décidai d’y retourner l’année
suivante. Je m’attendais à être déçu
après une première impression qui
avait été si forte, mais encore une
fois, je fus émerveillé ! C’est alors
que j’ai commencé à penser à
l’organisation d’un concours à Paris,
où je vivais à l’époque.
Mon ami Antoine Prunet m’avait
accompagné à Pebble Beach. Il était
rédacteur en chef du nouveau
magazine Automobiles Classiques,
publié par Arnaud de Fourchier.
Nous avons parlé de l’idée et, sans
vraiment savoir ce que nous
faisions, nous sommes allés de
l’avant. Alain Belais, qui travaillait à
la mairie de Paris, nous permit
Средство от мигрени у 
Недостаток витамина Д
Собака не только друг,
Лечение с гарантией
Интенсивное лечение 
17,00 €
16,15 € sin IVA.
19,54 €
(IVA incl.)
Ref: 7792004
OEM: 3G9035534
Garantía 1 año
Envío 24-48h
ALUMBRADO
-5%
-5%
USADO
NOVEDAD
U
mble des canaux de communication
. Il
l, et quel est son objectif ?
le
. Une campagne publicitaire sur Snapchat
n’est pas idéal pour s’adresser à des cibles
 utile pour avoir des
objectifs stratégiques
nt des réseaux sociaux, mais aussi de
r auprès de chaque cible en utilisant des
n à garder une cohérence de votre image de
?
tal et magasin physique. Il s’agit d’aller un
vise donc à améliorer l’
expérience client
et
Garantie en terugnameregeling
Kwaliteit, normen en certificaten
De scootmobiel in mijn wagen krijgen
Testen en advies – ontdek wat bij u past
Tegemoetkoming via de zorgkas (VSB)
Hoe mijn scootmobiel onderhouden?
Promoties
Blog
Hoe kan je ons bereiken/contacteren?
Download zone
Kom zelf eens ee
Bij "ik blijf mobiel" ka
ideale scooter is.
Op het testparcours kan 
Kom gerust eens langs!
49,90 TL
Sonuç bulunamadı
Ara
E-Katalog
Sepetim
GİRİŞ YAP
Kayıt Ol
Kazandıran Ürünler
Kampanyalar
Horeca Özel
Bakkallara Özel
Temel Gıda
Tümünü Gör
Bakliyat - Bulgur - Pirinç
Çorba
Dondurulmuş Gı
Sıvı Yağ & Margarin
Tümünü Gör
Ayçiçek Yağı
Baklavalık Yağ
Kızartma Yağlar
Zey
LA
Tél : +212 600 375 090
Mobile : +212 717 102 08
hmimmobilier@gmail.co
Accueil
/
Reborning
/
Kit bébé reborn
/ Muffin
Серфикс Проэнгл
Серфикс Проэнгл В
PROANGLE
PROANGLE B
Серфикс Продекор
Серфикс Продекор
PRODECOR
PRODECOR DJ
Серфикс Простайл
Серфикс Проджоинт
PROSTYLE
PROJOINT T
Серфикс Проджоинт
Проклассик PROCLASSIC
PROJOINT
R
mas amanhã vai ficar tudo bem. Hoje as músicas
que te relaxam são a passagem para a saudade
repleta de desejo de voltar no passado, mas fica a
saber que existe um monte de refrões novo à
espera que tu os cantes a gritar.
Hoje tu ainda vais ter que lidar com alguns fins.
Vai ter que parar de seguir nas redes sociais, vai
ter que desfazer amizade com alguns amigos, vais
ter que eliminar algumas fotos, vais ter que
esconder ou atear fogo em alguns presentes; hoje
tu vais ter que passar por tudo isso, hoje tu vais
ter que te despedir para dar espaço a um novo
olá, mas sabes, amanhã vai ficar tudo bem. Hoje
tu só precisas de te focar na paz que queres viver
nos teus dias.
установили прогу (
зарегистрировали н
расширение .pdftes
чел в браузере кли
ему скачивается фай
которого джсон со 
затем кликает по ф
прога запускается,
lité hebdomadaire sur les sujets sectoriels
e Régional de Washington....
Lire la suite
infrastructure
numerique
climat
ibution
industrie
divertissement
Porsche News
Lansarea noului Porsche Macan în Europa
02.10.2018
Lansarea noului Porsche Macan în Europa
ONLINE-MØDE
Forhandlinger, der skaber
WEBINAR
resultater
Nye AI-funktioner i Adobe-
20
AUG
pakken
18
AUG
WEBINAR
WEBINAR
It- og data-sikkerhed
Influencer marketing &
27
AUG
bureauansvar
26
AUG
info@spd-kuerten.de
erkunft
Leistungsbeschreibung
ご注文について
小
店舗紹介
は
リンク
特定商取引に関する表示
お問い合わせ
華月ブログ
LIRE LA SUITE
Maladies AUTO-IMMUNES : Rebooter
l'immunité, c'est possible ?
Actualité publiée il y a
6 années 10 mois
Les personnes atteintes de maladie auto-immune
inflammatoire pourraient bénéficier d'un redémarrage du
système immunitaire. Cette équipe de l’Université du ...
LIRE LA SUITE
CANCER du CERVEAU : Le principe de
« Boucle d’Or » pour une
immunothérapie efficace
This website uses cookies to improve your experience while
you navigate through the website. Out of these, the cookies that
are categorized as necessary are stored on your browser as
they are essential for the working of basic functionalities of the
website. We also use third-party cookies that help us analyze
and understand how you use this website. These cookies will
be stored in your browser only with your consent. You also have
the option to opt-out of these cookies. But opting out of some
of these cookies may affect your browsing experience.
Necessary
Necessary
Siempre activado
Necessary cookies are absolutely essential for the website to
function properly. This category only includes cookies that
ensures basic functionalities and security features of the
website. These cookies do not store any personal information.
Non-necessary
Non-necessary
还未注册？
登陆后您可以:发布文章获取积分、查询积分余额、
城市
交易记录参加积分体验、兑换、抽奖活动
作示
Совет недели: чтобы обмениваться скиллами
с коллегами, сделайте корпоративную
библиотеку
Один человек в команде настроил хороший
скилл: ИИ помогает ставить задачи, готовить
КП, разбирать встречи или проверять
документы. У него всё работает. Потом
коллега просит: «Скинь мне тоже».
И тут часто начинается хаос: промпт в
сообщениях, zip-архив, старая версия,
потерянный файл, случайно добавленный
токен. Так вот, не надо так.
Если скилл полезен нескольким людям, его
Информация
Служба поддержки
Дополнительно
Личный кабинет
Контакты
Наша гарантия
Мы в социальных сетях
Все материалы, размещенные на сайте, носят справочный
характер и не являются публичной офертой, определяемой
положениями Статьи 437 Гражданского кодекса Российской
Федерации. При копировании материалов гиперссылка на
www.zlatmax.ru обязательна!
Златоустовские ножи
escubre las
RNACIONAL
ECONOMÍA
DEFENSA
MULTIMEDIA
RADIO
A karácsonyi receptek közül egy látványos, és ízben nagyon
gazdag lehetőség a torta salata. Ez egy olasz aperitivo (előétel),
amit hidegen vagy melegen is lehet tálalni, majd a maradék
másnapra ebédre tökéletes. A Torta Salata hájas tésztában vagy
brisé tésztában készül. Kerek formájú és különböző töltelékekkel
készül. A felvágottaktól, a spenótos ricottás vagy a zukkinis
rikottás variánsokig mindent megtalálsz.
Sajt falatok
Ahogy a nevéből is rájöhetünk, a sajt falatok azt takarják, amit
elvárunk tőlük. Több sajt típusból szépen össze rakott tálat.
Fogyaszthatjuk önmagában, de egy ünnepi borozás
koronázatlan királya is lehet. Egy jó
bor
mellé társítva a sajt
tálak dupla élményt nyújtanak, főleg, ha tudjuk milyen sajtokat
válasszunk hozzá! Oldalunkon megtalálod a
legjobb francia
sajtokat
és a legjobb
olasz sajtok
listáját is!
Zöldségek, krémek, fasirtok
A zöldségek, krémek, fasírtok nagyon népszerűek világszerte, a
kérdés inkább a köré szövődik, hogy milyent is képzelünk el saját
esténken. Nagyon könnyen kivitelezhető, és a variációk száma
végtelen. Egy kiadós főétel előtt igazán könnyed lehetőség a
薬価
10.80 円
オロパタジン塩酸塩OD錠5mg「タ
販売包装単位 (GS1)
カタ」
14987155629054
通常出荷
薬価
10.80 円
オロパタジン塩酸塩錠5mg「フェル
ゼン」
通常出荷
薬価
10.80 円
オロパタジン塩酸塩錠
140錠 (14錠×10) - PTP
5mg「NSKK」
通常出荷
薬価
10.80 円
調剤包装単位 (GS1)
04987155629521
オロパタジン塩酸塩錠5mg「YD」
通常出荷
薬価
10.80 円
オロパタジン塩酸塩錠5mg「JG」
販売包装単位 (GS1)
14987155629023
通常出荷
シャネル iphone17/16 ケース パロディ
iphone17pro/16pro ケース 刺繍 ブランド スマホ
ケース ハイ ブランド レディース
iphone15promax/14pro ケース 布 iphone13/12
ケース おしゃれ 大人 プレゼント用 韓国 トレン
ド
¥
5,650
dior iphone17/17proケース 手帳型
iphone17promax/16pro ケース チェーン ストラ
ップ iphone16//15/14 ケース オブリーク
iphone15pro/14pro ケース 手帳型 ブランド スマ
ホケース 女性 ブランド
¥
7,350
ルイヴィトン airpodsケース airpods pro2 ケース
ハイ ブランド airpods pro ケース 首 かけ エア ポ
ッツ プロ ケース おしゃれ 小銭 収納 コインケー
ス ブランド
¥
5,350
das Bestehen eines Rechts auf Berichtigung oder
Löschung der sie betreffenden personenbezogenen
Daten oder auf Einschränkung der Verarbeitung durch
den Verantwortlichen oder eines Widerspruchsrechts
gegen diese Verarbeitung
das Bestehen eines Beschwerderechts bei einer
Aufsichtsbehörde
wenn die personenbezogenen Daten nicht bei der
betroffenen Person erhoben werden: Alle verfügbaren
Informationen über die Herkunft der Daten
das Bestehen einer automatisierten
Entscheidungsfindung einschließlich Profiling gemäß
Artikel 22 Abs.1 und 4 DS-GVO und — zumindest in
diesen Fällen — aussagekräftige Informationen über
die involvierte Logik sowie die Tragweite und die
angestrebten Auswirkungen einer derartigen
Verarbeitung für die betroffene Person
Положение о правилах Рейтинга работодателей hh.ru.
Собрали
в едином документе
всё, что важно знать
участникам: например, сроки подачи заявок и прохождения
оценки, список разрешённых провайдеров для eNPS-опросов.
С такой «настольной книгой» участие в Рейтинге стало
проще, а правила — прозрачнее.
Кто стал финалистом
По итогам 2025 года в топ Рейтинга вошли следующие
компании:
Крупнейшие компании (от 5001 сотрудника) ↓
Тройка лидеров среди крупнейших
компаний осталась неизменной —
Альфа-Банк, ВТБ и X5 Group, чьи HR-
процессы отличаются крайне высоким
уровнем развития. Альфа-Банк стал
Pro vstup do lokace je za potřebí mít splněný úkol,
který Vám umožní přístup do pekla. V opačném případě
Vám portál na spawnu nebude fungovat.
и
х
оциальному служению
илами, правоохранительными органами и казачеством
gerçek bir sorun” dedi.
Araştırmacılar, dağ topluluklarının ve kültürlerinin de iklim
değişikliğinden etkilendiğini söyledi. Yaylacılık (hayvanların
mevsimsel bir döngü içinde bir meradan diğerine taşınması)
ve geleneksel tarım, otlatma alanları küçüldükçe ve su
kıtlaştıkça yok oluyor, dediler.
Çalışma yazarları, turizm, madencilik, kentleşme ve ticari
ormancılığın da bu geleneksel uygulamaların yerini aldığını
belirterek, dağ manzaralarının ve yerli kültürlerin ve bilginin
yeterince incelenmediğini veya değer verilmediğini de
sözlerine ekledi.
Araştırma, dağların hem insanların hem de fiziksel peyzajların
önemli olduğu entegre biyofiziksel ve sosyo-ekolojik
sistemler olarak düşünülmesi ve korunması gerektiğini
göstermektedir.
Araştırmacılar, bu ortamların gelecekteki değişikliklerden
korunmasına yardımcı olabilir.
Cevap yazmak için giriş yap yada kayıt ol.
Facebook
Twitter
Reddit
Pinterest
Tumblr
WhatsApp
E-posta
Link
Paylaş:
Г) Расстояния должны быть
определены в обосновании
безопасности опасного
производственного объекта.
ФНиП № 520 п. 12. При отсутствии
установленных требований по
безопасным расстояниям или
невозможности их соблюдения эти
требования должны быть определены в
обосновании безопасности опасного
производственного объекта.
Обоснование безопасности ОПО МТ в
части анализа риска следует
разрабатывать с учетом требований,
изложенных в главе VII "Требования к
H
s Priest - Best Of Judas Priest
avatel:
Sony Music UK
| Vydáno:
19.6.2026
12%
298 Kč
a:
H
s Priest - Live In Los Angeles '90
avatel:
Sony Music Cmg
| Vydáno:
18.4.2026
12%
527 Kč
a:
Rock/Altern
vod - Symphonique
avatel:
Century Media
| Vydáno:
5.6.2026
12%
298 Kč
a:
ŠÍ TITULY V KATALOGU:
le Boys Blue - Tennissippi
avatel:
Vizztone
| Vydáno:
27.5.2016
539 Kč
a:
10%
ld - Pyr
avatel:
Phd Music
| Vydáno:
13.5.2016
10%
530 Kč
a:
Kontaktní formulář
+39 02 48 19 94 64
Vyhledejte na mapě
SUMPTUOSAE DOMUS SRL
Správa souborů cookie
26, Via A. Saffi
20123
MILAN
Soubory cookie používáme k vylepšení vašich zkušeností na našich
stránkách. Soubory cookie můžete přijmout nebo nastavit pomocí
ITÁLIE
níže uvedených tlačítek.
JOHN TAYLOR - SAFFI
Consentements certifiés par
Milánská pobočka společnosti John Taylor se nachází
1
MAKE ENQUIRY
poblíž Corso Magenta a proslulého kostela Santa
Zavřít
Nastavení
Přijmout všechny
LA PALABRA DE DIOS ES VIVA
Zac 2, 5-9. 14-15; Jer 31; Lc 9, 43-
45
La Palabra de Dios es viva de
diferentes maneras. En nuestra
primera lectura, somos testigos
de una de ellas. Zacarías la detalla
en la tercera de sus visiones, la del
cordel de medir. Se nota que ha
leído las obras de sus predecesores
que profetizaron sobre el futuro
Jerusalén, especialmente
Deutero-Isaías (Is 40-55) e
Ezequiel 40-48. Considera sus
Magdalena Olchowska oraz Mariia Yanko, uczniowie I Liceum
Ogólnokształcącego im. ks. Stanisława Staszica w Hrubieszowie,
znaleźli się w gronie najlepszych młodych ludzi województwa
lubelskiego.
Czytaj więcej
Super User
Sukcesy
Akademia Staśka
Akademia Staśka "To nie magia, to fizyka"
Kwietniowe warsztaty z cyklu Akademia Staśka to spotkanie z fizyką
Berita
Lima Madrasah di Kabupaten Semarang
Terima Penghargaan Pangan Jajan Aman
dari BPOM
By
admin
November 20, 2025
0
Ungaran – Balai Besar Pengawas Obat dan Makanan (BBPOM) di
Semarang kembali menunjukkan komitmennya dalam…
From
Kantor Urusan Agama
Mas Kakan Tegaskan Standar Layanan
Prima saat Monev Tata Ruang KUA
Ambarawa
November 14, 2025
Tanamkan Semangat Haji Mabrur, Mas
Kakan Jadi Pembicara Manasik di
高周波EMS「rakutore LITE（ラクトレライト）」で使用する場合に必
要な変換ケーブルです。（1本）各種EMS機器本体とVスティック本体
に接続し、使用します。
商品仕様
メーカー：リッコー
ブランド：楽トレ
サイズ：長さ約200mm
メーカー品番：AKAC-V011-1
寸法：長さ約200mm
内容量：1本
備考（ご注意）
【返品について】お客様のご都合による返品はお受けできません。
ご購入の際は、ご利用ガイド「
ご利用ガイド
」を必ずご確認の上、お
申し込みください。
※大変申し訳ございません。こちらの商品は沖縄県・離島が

- **DIRECTIONS**:
Give back, word for word, the lines from the one with "Ungaran – Balai" through the last line of the entries, both included, and no other line.

- **ANSWER FOR THIS EXERCISE**:
Ungaran – Balai Besar Pengawas Obat dan Makanan (BBPOM) di
Semarang kembali menunjukkan komitmennya dalam…
From
Kantor Urusan Agama
Mas Kakan Tegaskan Standar Layanan
Prima saat Monev Tata Ruang KUA
Ambarawa
November 14, 2025
Tanamkan Semangat Haji Mabrur, Mas
Kakan Jadi Pembicara Manasik di
高周波EMS「rakutore LITE（ラクトレライト）」で使用する場合に必
要な変換ケーブルです。（1本）各種EMS機器本体とVスティック本体
に接続し、使用します。
商品仕様
メーカー：リッコー
ブランド：楽トレ
サイズ：長さ約200mm
メーカー品番：AKAC-V011-1
寸法：長さ約200mm
内容量：1本
備考（ご注意）
【返品について】お客様のご都合による返品はお受けできません。
ご購入の際は、ご利用ガイド「
ご利用ガイド
」を必ずご確認の上、お
申し込みください。
※大変申し訳ございません。こちらの商品は沖縄県・離島が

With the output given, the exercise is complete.